Whereas Pacquiao’s future is relatively easy to map out, Floyd Mayweather Jr.’s is a bit tougher to determine. Fresh off a dominating display against Robert Guerrero, everyone seems to think that the undefeated champ will look to take on the most difficult opponent imaginable – something he’s avoided doing throughout his entire career. If popular opinion holds true, Mayweather will square off against Saul ‘Canelo’ Alvarez, the only guy in the sport currently deemed capable of even challenging him.
To date, negotiations between Mayweather’s camp and Alvarez’s camp haven’t gone especially well. The latter is willing to fight the former, but refuses to come down to the weight Mayweather is demanding. Mayweather, conversely, will only fight Alvarez at one specific weight. Thus, they’re at a stalemate. Might all involved come to an amicable agreement? Sure. But has Mayweather’s camp ever actually come to a mutual understanding with anyone?
More likely than not, Mayweather-Alvarez won’t happen in September 2013.
As noted by FightHype:
“Richard Schaefer and company are trying vigorously to negotiate for Mayweather vs. Canelo to happen, but I just don't see it falling into place so soon. I believe this fight should take place on Cinco de Mayo weekend of 2014, where it would have the proper 6 months to build a pay-per-view.”
The problem with not fighting Alvarez is that he’s really the only big name option out there for Mayweather.
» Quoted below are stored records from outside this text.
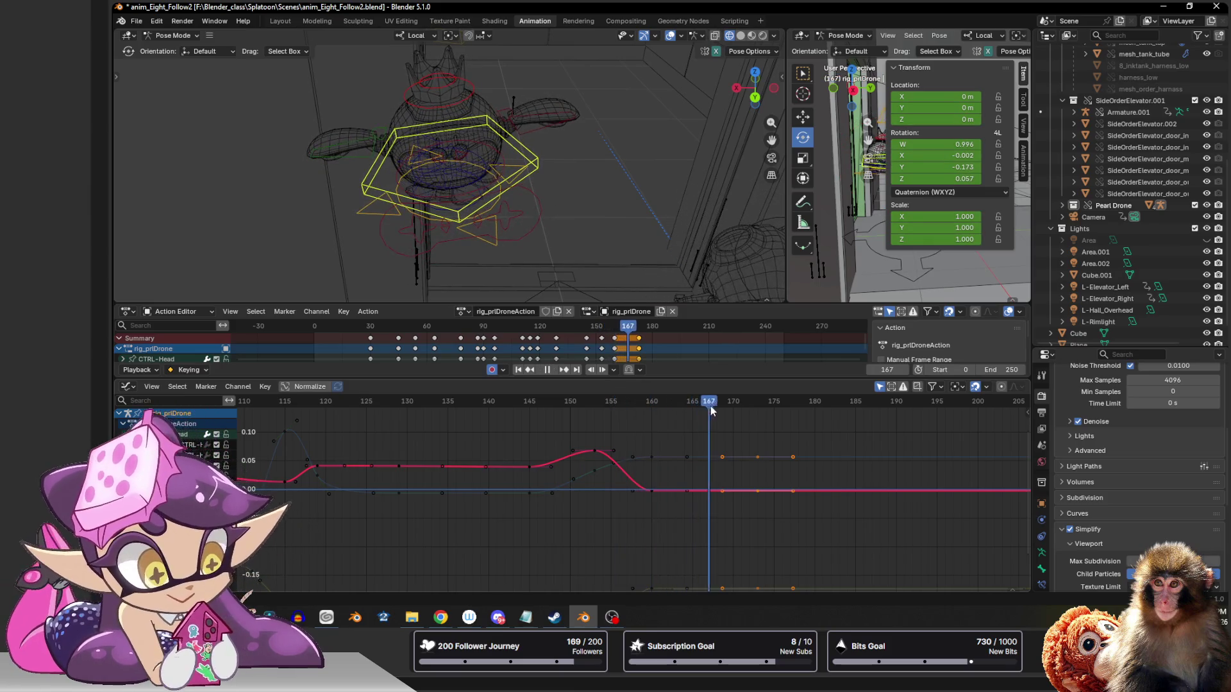
key("space")
left_click(677, 402)
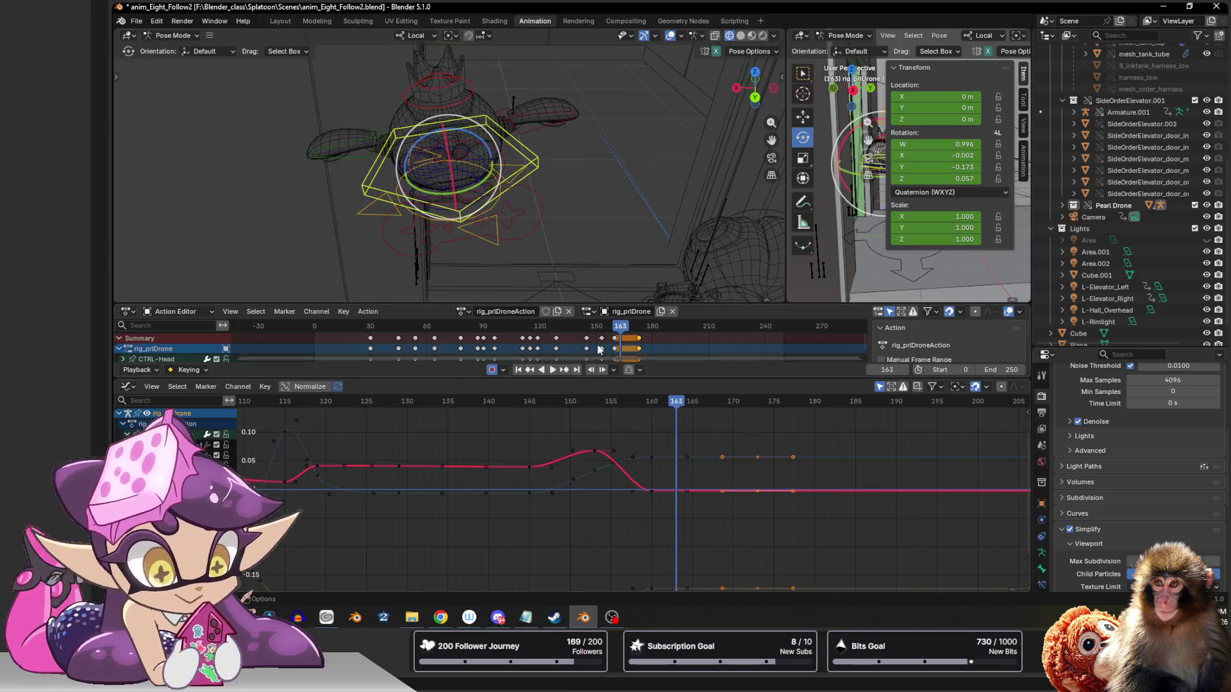
left_click(491, 243)
key("Home")
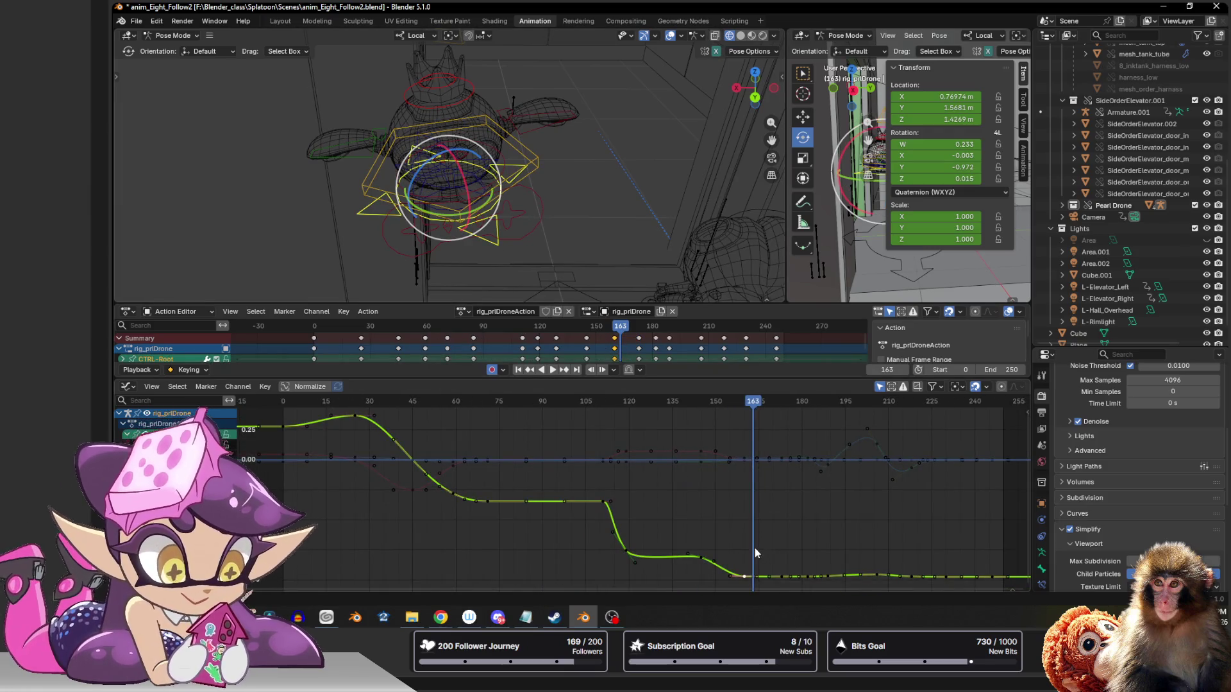
scroll(771, 548, "up", 2)
mouse_move(776, 569)
middle_mouse_down()
mouse_move(681, 564)
mouse_move(634, 490)
middle_mouse_up()
scroll(638, 448, "up", 2)
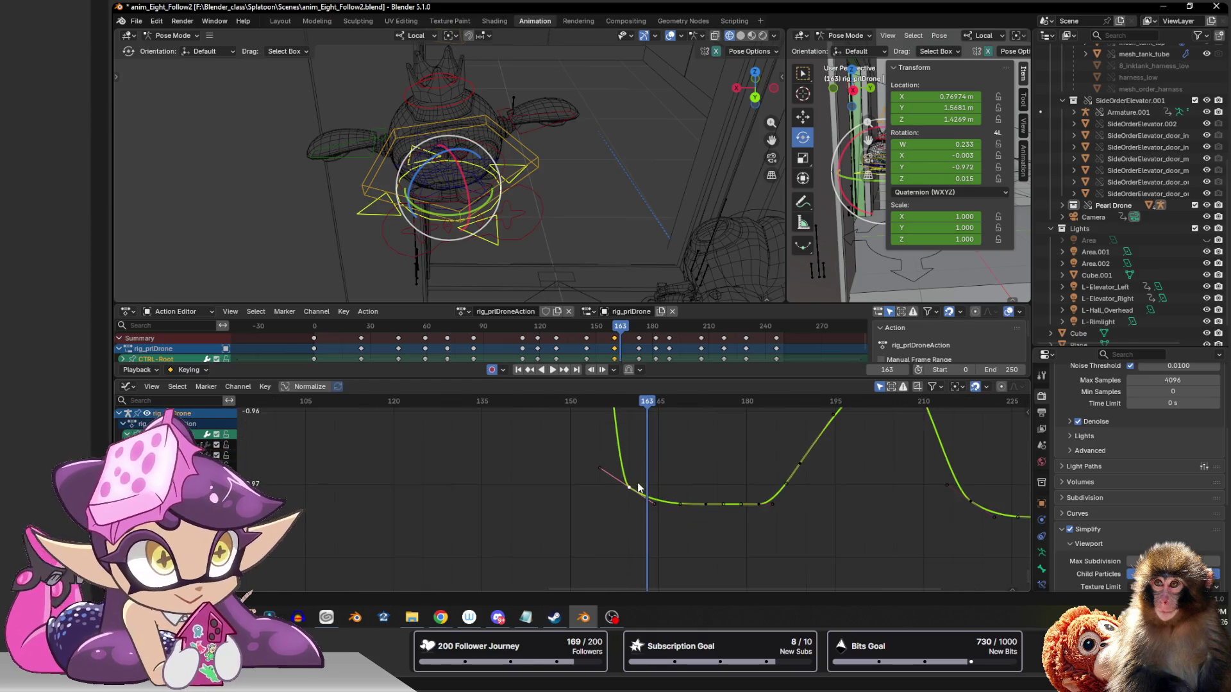
key("g")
And if it’s true that this most recent fight showdown against Guerrero did a million or fewer PPV buys (1.1 million was reportedly the break-even), then Mayweather needs to do something big for Showtime.
What could possibly be bigger than a Mayweather-Pacquiao bout? The Mayweather-Alvarez Cinco de Mayo idea is a good one, but it’s unnecessary. The fight-a-Mexican-fighter-on-Cinco-de-Mayo idea is required when you need an additional gimmick to sell a fight. Mayweather-Pacquiao sells itself. And it’s not like Mayweather is in any hurry to fight Alvarez. He’d love to put that fight off until at least the end of 2014, if he could.
The bottom line here is this: Pacquiao needs to beat Rios in order to keep himself alive for the biggest payday of his career; Mayweather will probably avoid Alvarez in 2013. So long as those two things hold true, the super fight that’s been discussed for the past five years but never actually materialized remains a possible reality.